━━━ Data for this task ━━━

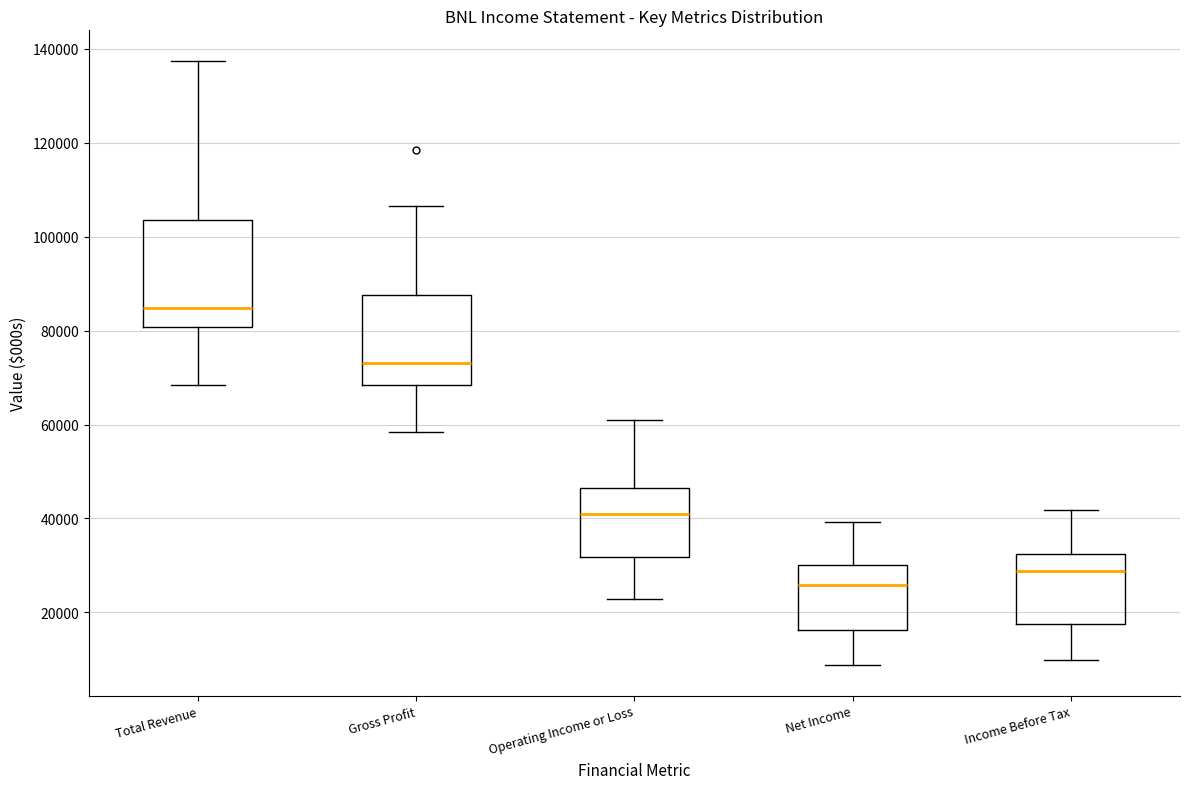

Reading left to right, read every box against the y-axis: the position of its median line, the range the box covers, and the ends of its whiskers. The values are not printed on the chart, so give them approximately, as read against the axis.

Total Revenue: median 84000, box 80000 to 104000, whiskers 68000 to 138000
Gross Profit: median 74000, box 68000 to 88000, whiskers 58000 to 106000
Operating Income or Loss: median 40000, box 32000 to 46000, whiskers 22000 to 62000
Net Income: median 26000, box 16000 to 30000, whiskers 8000 to 40000
Income Before Tax: median 28000, box 18000 to 32000, whiskers 10000 to 42000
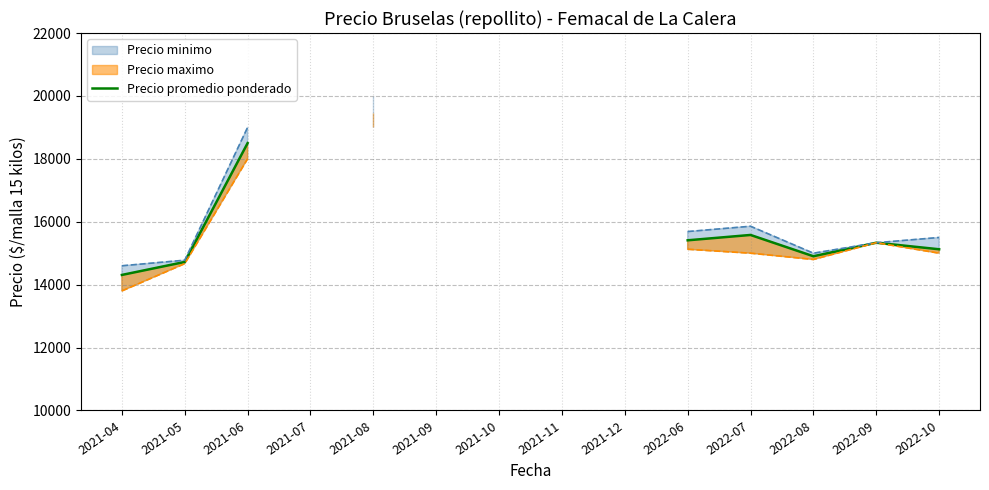

How many lines are shown in the chart?

1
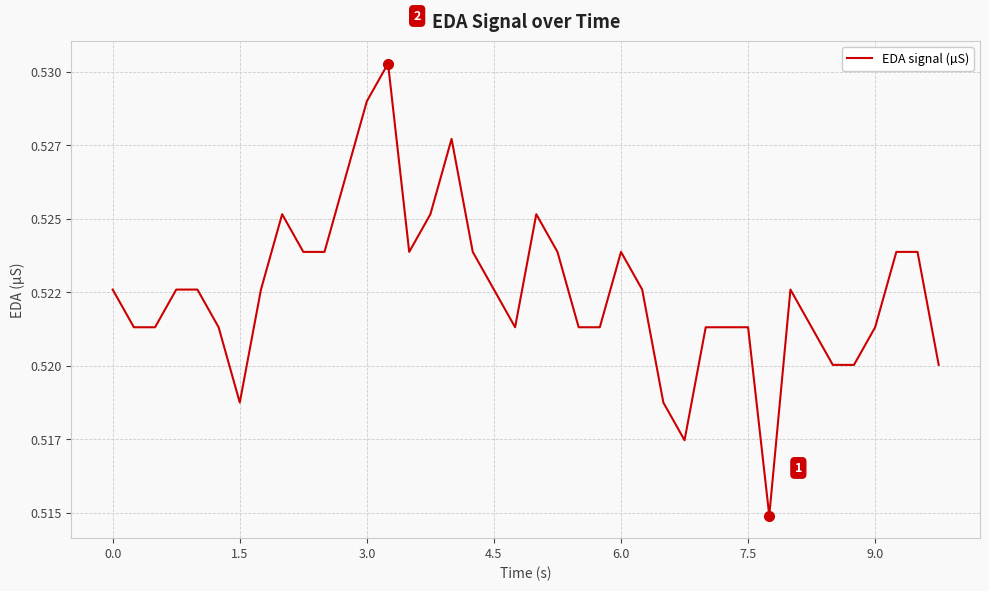

Is this an area chart (filled region under the line)?

No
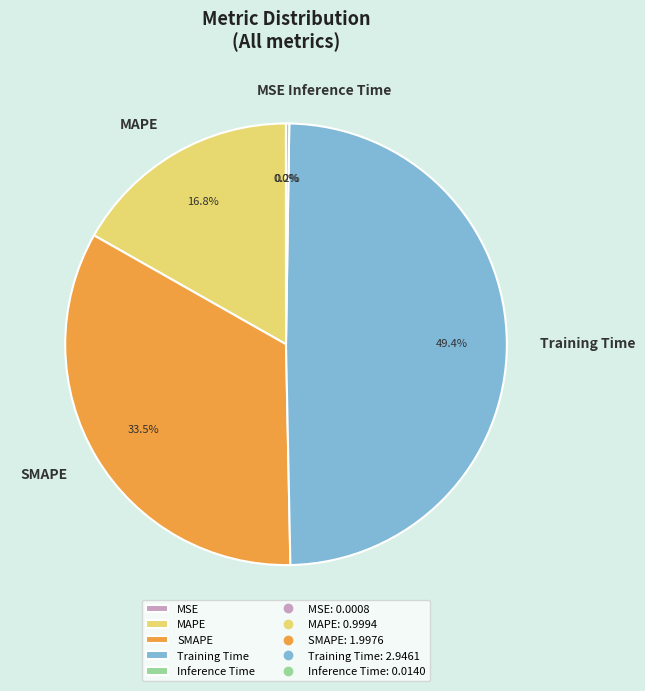

Which category has the biggest portion of the pie?

Training Time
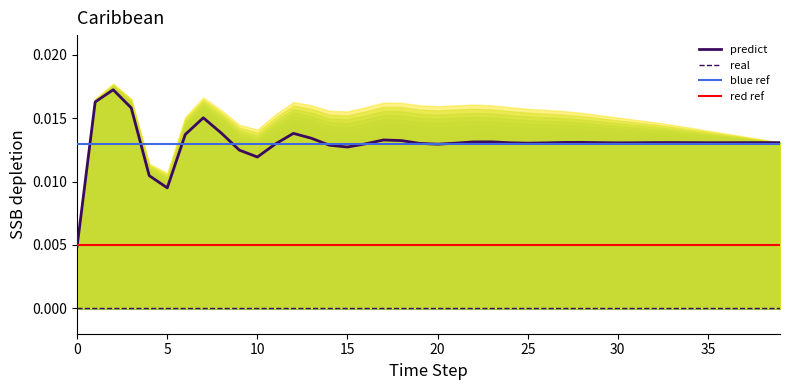

Does the chart have visible grid lines?

No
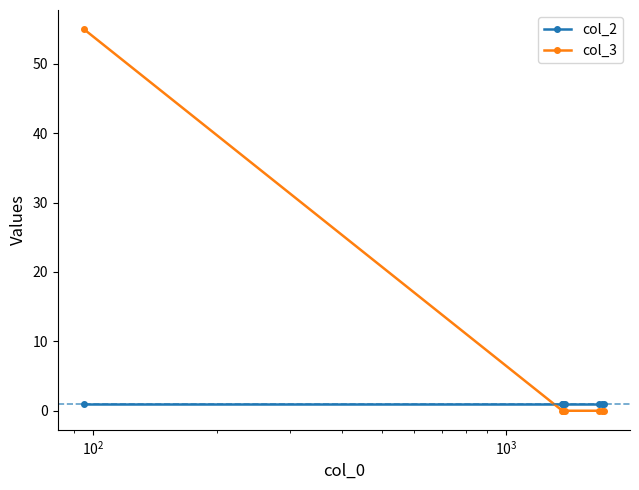

What is the difference between the maximum and second lowest values in the col_3 series?

55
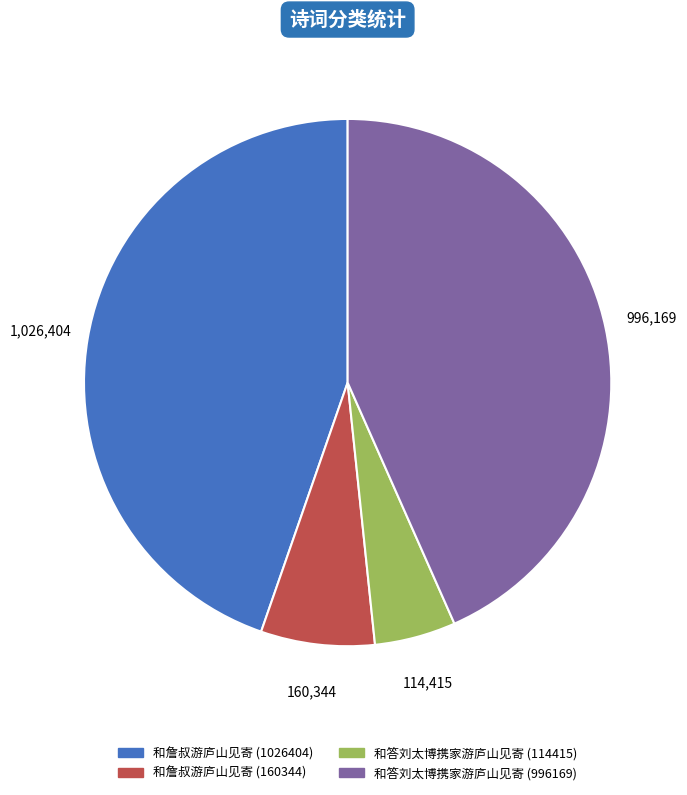

How many slices are in this pie chart?

4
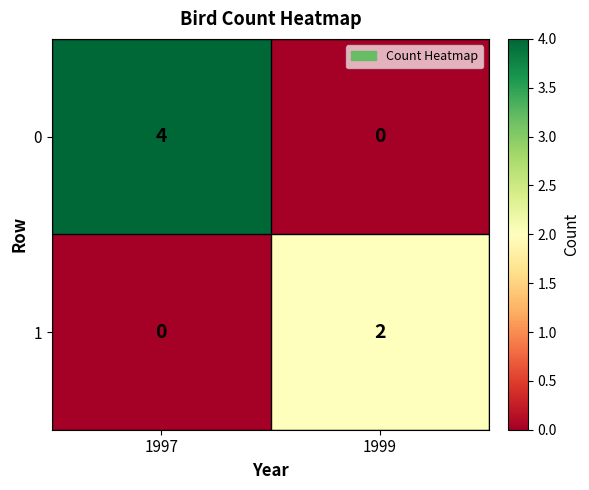

Reading right to left, what are all the values shown in this chart?

0: 1999=0	1997=4
1: 1999=2	1997=0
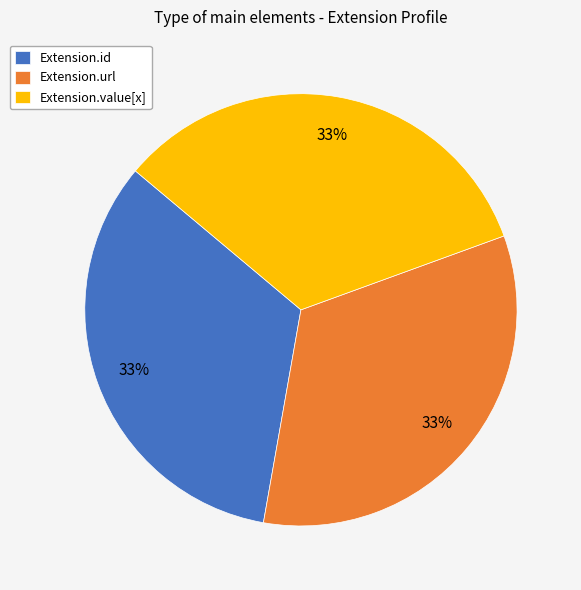

Approximately how many times larger is the value at Extension.value[x] compared to Extension.id?

1.0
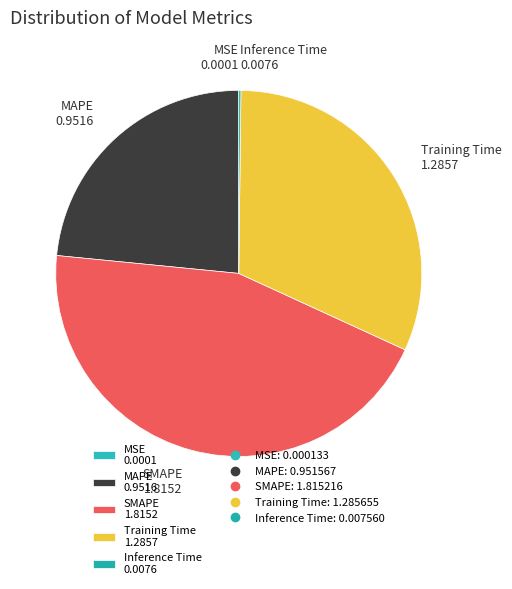

Approximately how many times larger is the value at SMAPE 1.8152 compared to Training Time 1.2857?

1.4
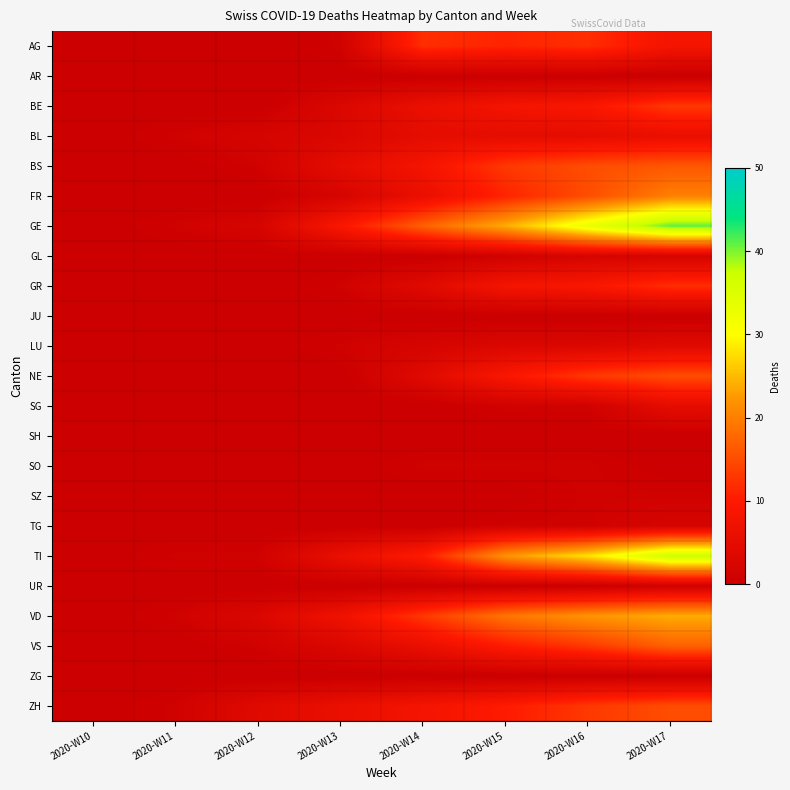

Reading left to right, transcribe all the data shown in this chart.

AG: 2020-W10=0	2020-W11=0	2020-W12=0	2020-W13=1	2020-W14=12	2020-W15=11	2020-W16=12	2020-W17=8
AR: 2020-W10=0	2020-W11=0	2020-W12=0	2020-W13=0	2020-W14=0	2020-W15=0	2020-W16=0	2020-W17=0
BE: 2020-W10=0	2020-W11=0	2020-W12=0	2020-W13=3	2020-W14=6	2020-W15=8	2020-W16=9	2020-W17=13
BL: 2020-W10=0	2020-W11=1	2020-W12=2	2020-W13=3	2020-W14=5	2020-W15=5	2020-W16=5	2020-W17=6
BS: 2020-W10=0	2020-W11=0	2020-W12=1	2020-W13=5	2020-W14=8	2020-W15=13	2020-W16=15	2020-W17=16
FR: 2020-W10=0	2020-W11=0	2020-W12=0	2020-W13=2	2020-W14=6	2020-W15=11	2020-W16=15	2020-W17=20
GE: 2020-W10=0	2020-W11=1	2020-W12=2	2020-W13=9	2020-W14=17	2020-W15=24	2020-W16=33	2020-W17=41
GL: 2020-W10=0	2020-W11=0	2020-W12=0	2020-W13=0	2020-W14=0	2020-W15=1	2020-W16=2	2020-W17=2
GR: 2020-W10=0	2020-W11=0	2020-W12=0	2020-W13=1	2020-W14=4	2020-W15=8	2020-W16=9	2020-W17=12
JU: 2020-W10=0	2020-W11=0	2020-W12=0	2020-W13=0	2020-W14=0	2020-W15=0	2020-W16=0	2020-W17=0
LU: 2020-W10=0	2020-W11=0	2020-W12=0	2020-W13=1	2020-W14=2	2020-W15=3	2020-W16=3	2020-W17=4
NE: 2020-W10=0	2020-W11=0	2020-W12=0	2020-W13=0	2020-W14=4	2020-W15=9	2020-W16=13	2020-W17=15
SG: 2020-W10=0	2020-W11=0	2020-W12=0	2020-W13=0	2020-W14=0	2020-W15=1	2020-W16=1	2020-W17=5
SH: 2020-W10=0	2020-W11=0	2020-W12=0	2020-W13=0	2020-W14=0	2020-W15=0	2020-W16=0	2020-W17=0
SO: 2020-W10=0	2020-W11=0	2020-W12=0	2020-W13=0	2020-W14=1	2020-W15=1	2020-W16=1	2020-W17=0
SZ: 2020-W10=0	2020-W11=0	2020-W12=0	2020-W13=0	2020-W14=0	2020-W15=0	2020-W16=1	2020-W17=1
TG: 2020-W10=0	2020-W11=0	2020-W12=0	2020-W13=0	2020-W14=0	2020-W15=1	2020-W16=1	2020-W17=2
TI: 2020-W10=0	2020-W11=1	2020-W12=1	2020-W13=6	2020-W14=10	2020-W15=22	2020-W16=28	2020-W17=37
UR: 2020-W10=0	2020-W11=0	2020-W12=0	2020-W13=0	2020-W14=0	2020-W15=0	2020-W16=0	2020-W17=1
VD: 2020-W10=0	2020-W11=1	2020-W12=3	2020-W13=7	2020-W14=13	2020-W15=19	2020-W16=22	2020-W17=24
VS: 2020-W10=0	2020-W11=0	2020-W12=1	2020-W13=3	2020-W14=6	2020-W15=10	2020-W16=13	2020-W17=17
ZG: 2020-W10=0	2020-W11=0	2020-W12=0	2020-W13=0	2020-W14=0	2020-W15=0	2020-W16=0	2020-W17=0
ZH: 2020-W10=0	2020-W11=1	2020-W12=4	2020-W13=6	2020-W14=8	2020-W15=10	2020-W16=13	2020-W17=15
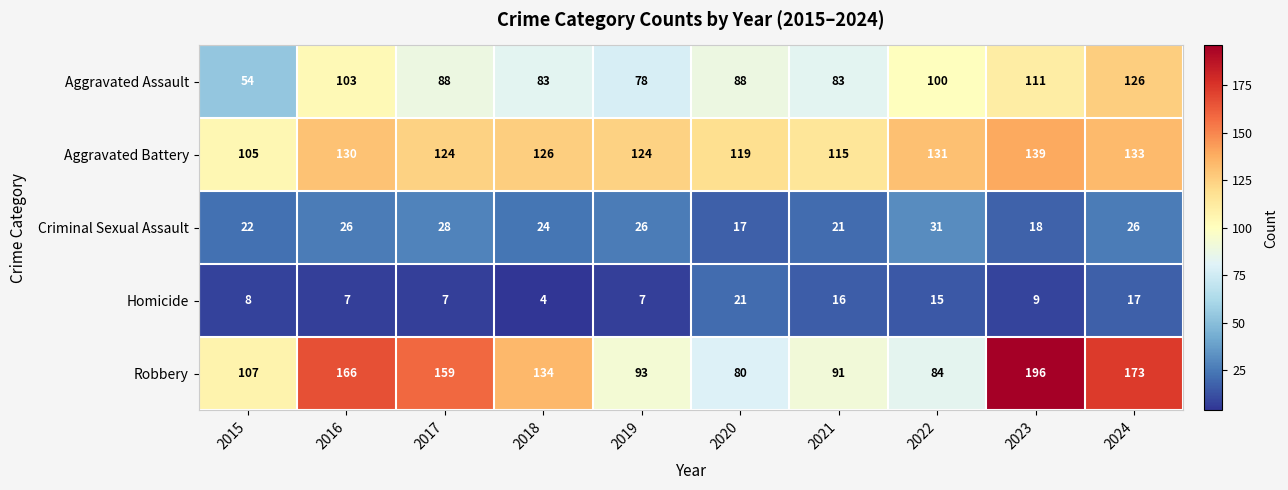

The Aggravated Assault series shows 83 at 2018. True or false?

True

━━━

### Task goal
Rewrite all of the material above, swapping every "chart" for "graph" and keeping everything else the same. Omit the pictures.

### Response to this exercise
Reading left to right, read every box against the y-axis: the position of its median line, the range the box covers, and the ends of its whiskers. The values are not printed on the graph, so give them approximately, as read against the axis.

Total Revenue: median 84000, box 80000 to 104000, whiskers 68000 to 138000
Gross Profit: median 74000, box 68000 to 88000, whiskers 58000 to 106000
Operating Income or Loss: median 40000, box 32000 to 46000, whiskers 22000 to 62000
Net Income: median 26000, box 16000 to 30000, whiskers 8000 to 40000
Income Before Tax: median 28000, box 18000 to 32000, whiskers 10000 to 42000

How many lines are shown in the graph?

1

Is this an area graph (filled region under the line)?

No

Which category has the biggest portion of the pie?

Training Time

Does the graph have visible grid lines?

No

What is the difference between the maximum and second lowest values in the col_3 series?

55

How many slices are in this pie graph?

4

Reading right to left, what are all the values shown in this graph?

0: 1999=0	1997=4
1: 1999=2	1997=0

Approximately how many times larger is the value at Extension.value[x] compared to Extension.id?

1.0

Approximately how many times larger is the value at SMAPE 1.8152 compared to Training Time 1.2857?

1.4

Reading left to right, transcribe all the data shown in this graph.

AG: 2020-W10=0	2020-W11=0	2020-W12=0	2020-W13=1	2020-W14=12	2020-W15=11	2020-W16=12	2020-W17=8
AR: 2020-W10=0	2020-W11=0	2020-W12=0	2020-W13=0	2020-W14=0	2020-W15=0	2020-W16=0	2020-W17=0
BE: 2020-W10=0	2020-W11=0	2020-W12=0	2020-W13=3	2020-W14=6	2020-W15=8	2020-W16=9	2020-W17=13
BL: 2020-W10=0	2020-W11=1	2020-W12=2	2020-W13=3	2020-W14=5	2020-W15=5	2020-W16=5	2020-W17=6
BS: 2020-W10=0	2020-W11=0	2020-W12=1	2020-W13=5	2020-W14=8	2020-W15=13	2020-W16=15	2020-W17=16
FR: 2020-W10=0	2020-W11=0	2020-W12=0	2020-W13=2	2020-W14=6	2020-W15=11	2020-W16=15	2020-W17=20
GE: 2020-W10=0	2020-W11=1	2020-W12=2	2020-W13=9	2020-W14=17	2020-W15=24	2020-W16=33	2020-W17=41
GL: 2020-W10=0	2020-W11=0	2020-W12=0	2020-W13=0	2020-W14=0	2020-W15=1	2020-W16=2	2020-W17=2
GR: 2020-W10=0	2020-W11=0	2020-W12=0	2020-W13=1	2020-W14=4	2020-W15=8	2020-W16=9	2020-W17=12
JU: 2020-W10=0	2020-W11=0	2020-W12=0	2020-W13=0	2020-W14=0	2020-W15=0	2020-W16=0	2020-W17=0
LU: 2020-W10=0	2020-W11=0	2020-W12=0	2020-W13=1	2020-W14=2	2020-W15=3	2020-W16=3	2020-W17=4
NE: 2020-W10=0	2020-W11=0	2020-W12=0	2020-W13=0	2020-W14=4	2020-W15=9	2020-W16=13	2020-W17=15
SG: 2020-W10=0	2020-W11=0	2020-W12=0	2020-W13=0	2020-W14=0	2020-W15=1	2020-W16=1	2020-W17=5
SH: 2020-W10=0	2020-W11=0	2020-W12=0	2020-W13=0	2020-W14=0	2020-W15=0	2020-W16=0	2020-W17=0
SO: 2020-W10=0	2020-W11=0	2020-W12=0	2020-W13=0	2020-W14=1	2020-W15=1	2020-W16=1	2020-W17=0
SZ: 2020-W10=0	2020-W11=0	2020-W12=0	2020-W13=0	2020-W14=0	2020-W15=0	2020-W16=1	2020-W17=1
TG: 2020-W10=0	2020-W11=0	2020-W12=0	2020-W13=0	2020-W14=0	2020-W15=1	2020-W16=1	2020-W17=2
TI: 2020-W10=0	2020-W11=1	2020-W12=1	2020-W13=6	2020-W14=10	2020-W15=22	2020-W16=28	2020-W17=37
UR: 2020-W10=0	2020-W11=0	2020-W12=0	2020-W13=0	2020-W14=0	2020-W15=0	2020-W16=0	2020-W17=1
VD: 2020-W10=0	2020-W11=1	2020-W12=3	2020-W13=7	2020-W14=13	2020-W15=19	2020-W16=22	2020-W17=24
VS: 2020-W10=0	2020-W11=0	2020-W12=1	2020-W13=3	2020-W14=6	2020-W15=10	2020-W16=13	2020-W17=17
ZG: 2020-W10=0	2020-W11=0	2020-W12=0	2020-W13=0	2020-W14=0	2020-W15=0	2020-W16=0	2020-W17=0
ZH: 2020-W10=0	2020-W11=1	2020-W12=4	2020-W13=6	2020-W14=8	2020-W15=10	2020-W16=13	2020-W17=15

The Aggravated Assault series shows 83 at 2018. True or false?

True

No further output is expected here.